■ INPUT FOR THIS TASK

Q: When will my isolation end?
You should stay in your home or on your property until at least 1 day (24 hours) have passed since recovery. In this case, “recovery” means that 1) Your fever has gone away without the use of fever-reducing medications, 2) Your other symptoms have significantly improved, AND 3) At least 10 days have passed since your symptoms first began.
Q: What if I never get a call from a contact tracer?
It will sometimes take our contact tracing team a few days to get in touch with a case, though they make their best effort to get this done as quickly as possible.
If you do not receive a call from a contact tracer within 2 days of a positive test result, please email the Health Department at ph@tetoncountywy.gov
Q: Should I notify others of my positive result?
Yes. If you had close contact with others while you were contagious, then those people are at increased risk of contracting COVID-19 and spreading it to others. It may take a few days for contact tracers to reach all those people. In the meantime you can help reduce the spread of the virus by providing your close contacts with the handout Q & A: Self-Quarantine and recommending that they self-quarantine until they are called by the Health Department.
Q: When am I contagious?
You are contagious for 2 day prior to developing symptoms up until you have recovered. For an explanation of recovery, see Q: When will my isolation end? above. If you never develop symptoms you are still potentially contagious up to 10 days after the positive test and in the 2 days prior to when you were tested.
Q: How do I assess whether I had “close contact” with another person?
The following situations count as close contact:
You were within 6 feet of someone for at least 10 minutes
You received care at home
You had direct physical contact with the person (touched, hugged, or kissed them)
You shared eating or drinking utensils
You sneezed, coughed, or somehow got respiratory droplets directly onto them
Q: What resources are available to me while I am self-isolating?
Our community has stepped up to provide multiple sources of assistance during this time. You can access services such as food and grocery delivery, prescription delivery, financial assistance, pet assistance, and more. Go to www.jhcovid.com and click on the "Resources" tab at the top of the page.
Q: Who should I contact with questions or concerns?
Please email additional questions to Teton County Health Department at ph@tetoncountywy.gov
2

■ WORK REQUIRED
Pull out each line of the entries that contains "person".

■ SOLUTION TO THE PROBLEM
Q: How do I assess whether I had “close contact” with another person?
You had direct physical contact with the person (touched, hugged, or kissed them)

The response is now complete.